Bill Day, pensions officer with the GMB general union, said: "His comments sounded to me like Radovan Karadzic, the Bosnian Serb leader. Even as bombs continue to fall on Sarajevo he continues to insist that nothing is happening."
Hundreds of GMB members are now to be supported by their union in taking legal action to win compensation.
Further criticism was made by Tom Ross, chairman-elect of the NAPF.
He dismissed as "rubbish" other claims by Mr Boleat that sales of life insurance products had primarily been affected by tough new regulatory requirements from the financial services watchdog, the Personal Investment Authority.
More than 1.5 million people were wrongly advised to set up private schemes.
David Morgan, group pensions manager at Nestl UK, said that one reason complaints from the public about mis-selling had not come in was because the City's leading regulator, the Securities and Investments Board, had specifically asked people to wait until they were themselves contacted by their personal pension providers.
In his aggressive speech, Mr Boleat said he hoped policy-holders would not be needlessly "mis-sold the concept" that they had all been badly advised.

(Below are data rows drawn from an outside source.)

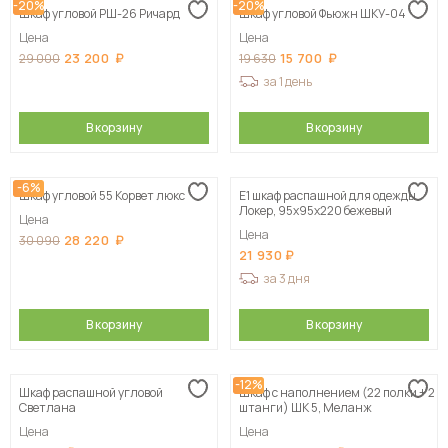
-20%
-20%
Шкаф угловой РШ-26 Ричард
Шкаф угловой Фьюжн ШКУ-04
Цена
Цена
23 200
15 700
29 000
19 630
за 1 день
В корзину
В корзину
-6%
Шкаф угловой 55 Корвет люкс
Е1 шкаф распашной для одежды
Локер, 95х95х220 бежевый
Цена
Цена
28 220
30 090
21 930
за 3 дня
В корзину
В корзину
-12%
Шкаф распашной угловой
Шкаф с наполнением (22 полки + 2
Светлана
штанги) ШК 5, Меланж
Цена
Цена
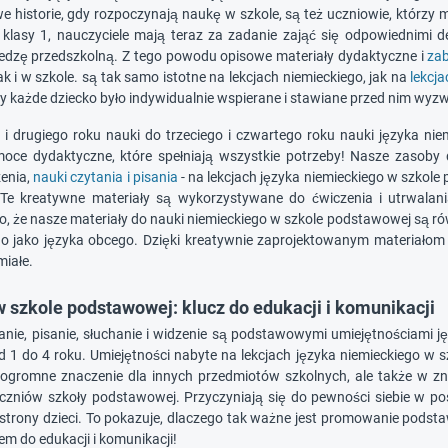
 historie, gdy rozpoczynają naukę w szkole, są też uczniowie, którzy m
lasy 1, nauczyciele mają teraz za zadanie zająć się odpowiednimi de
iedzę przedszkolną. Z tego powodu opisowe materiały dydaktyczne i
zab
ak i w szkole. są tak samo istotne na lekcjach niemieckiego, jak na
lekcj
by każde dziecko było indywidualnie wspierane i stawiane przed nim wyz
 i drugiego roku nauki do trzeciego i czwartego roku nauki języka 
oce dydaktyczne, które spełniają wszystkie potrzeby! Nasze zasoby
zenia,
nauki czytania i pisania
- na lekcjach języka niemieckiego w szkol
. Te kreatywne materiały są wykorzystywane do ćwiczenia i utrwalani
 to, że nasze materiały do nauki niemieckiego w szkole podstawowej są r
go jako języka obcego. Dzięki kreatywnie zaprojektowanym materiałom
miałe.
 szkole podstawowej: klucz do edukacji i komunikacji
anie, pisanie, słuchanie i widzenie są podstawowymi umiejętnościami 
d 1 do 4 roku. Umiejętności nabyte na lekcjach języka niemieckiego w
 ogromne znaczenie dla innych przedmiotów szkolnych, ale także w zn
czniów szkoły podstawowej. Przyczyniają się do pewności siebie w posł
strony dzieci. To pokazuje, dlaczego tak ważne jest promowanie pods
zem do edukacji i komunikacji!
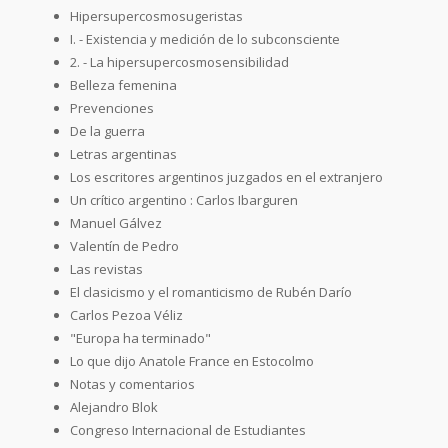
Hipersupercosmosugeristas
I. - Existencia y medición de lo subconsciente
2. - La hipersupercosmosensibilidad
Belleza femenina
Prevenciones
De la guerra
Letras argentinas
Los escritores argentinos juzgados en el extranjero
Un crítico argentino : Carlos Ibarguren
Manuel Gálvez
Valentín de Pedro
Las revistas
El clasicismo y el romanticismo de Rubén Darío
Carlos Pezoa Véliz
"Europa ha terminado"
Lo que dijo Anatole France en Estocolmo
Notas y comentarios
Alejandro Blok
Congreso Internacional de Estudiantes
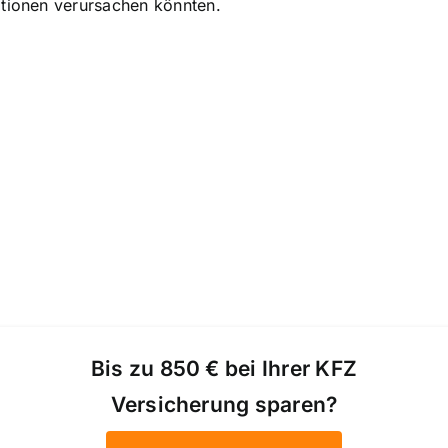
ationen verursachen könnten.
Bis zu 850 € bei Ihrer KFZ
Versicherung sparen?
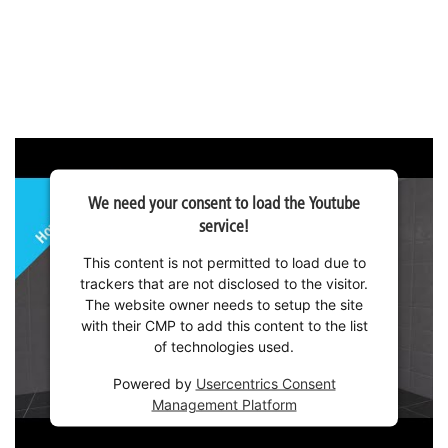
We need your consent to load the Youtube
service!
This content is not permitted to load due to
trackers that are not disclosed to the visitor.
The website owner needs to setup the site
with their CMP to add this content to the list
of technologies used.
Powered by
Usercentrics Consent
Management Platform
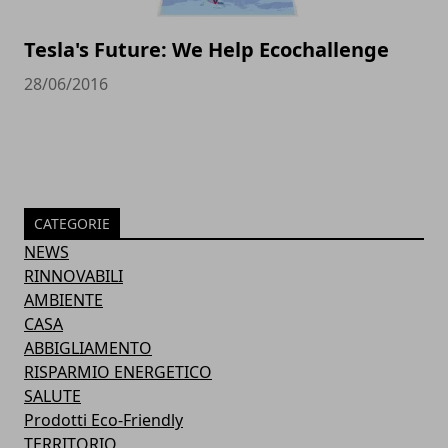
Tesla's Future: We Help Ecochallenge
28/06/2016
CATEGORIE
NEWS
RINNOVABILI
AMBIENTE
CASA
ABBIGLIAMENTO
RISPARMIO ENERGETICO
SALUTE
Prodotti Eco-Friendly
TERRITORIO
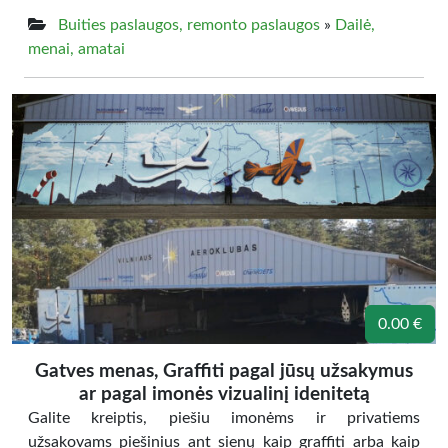
Buities paslaugos, remonto paslaugos
»
Dailė,
menai, amatai
0.00 €
Gatves menas, Graffiti pagal jūsų užsakymus
ar pagal imonės vizualinį idenitetą
Galite kreiptis, piešiu imonėms ir privatiems
užsakovams piešinius ant sienų kaip graffiti arba kaip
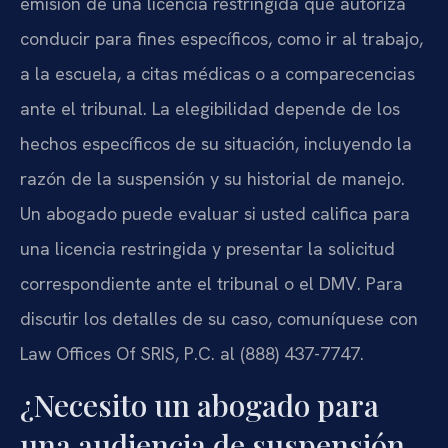
emisión de una licencia restringida que autoriza
conducir para fines específicos, como ir al trabajo,
a la escuela, a citas médicas o a comparecencias
ante el tribunal. La elegibilidad depende de los
hechos específicos de su situación, incluyendo la
razón de la suspensión y su historial de manejo.
Un abogado puede evaluar si usted califica para
una licencia restringida y presentar la solicitud
correspondiente ante el tribunal o el DMV. Para
discutir los detalles de su caso, comuníquese con
Law Offices Of SRIS, P.C. al (888) 437-7747.
¿Necesito un abogado para
una audiencia de suspensión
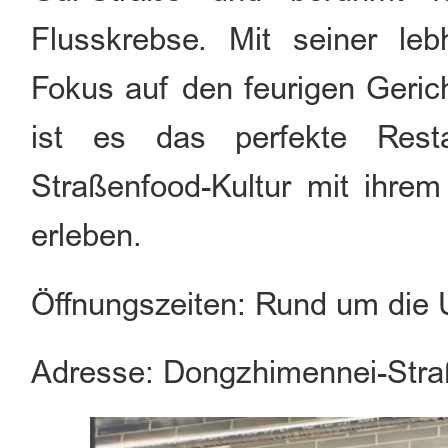
Flusskrebse. Mit seiner l
Fokus auf den feurigen Geri
ist es das perfekte Rest
Straßenfood-Kultur mit ihrem
erleben.
Öffnungszeiten: Rund um die 
Adresse: Dongzhimennei-Stra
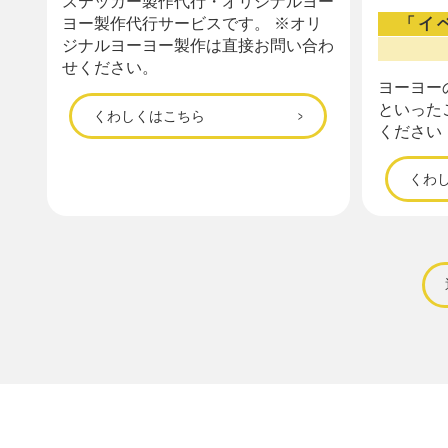
ステッカー製作代行・オリジナルヨー
「イ
ヨー製作代行サービスです。 ※オリ
ジナルヨーヨー製作は直接お問い合わ
せください。
ヨーヨー
といった
くわしくはこちら
ください
くわ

Individuals who bought a personal pension had to take some responsibility for what happened.
"This is particularly true where people wanted a personal pension against good advice and where it was not in their interests," he said.
Complaining that standards for the behaviour of insurance salesmen were much higher than for other retail sectors, he said no one who went to buy a car was asked to spend 90 minutes so that the salesman could decide whether they needed it.
"If someone goes for a job the employer does not have to tell them that they could get £20 a week more if they go somewhere else down the road," he added.
Mr Boleat acknowledged that the industry would have to act quickly to pay compensation to those entitled to it to restore confidence in its activities.
However, he added: "The cost of redress is not going to be met by some great compensator in the sky. The only people who can meet the bulk of this cost for sales made by life offices or their representatives are other policy-holders." Warning that the effect of the compensation bill would be felt by his members for years to come, he said:
"In the longer term it is not tenable to have a system that leads to a significant number of failure each year.
"This causes another group of institutions, subject to a far more onerous regulatory framework, to have to meet a substantial compensation bill."
Mr Boleat blamed the mis-selling scandal on several factors, including poor regulation and a lack of understanding of just how successful personal pensions would be when they were first introduced in 1988.
"Inevitably, when there is a new market some mistakes are made, and when the volume of business greatly exceeds the highest expectations, the scope for mistakes is magnified. Mistakes duly occurred."
He argued that one reason for the attraction of personal pensions had been the historically tiny benefits paid out by occupational schemes to individuals who changed jobs regularly.
One manager of a large company scheme who asked not to be named, said:
"It's what we have come to expect from him. It's all good knock-about. The problem is that if he does not accept responsibility for what happened his side of the industry will never regain the public's confidence."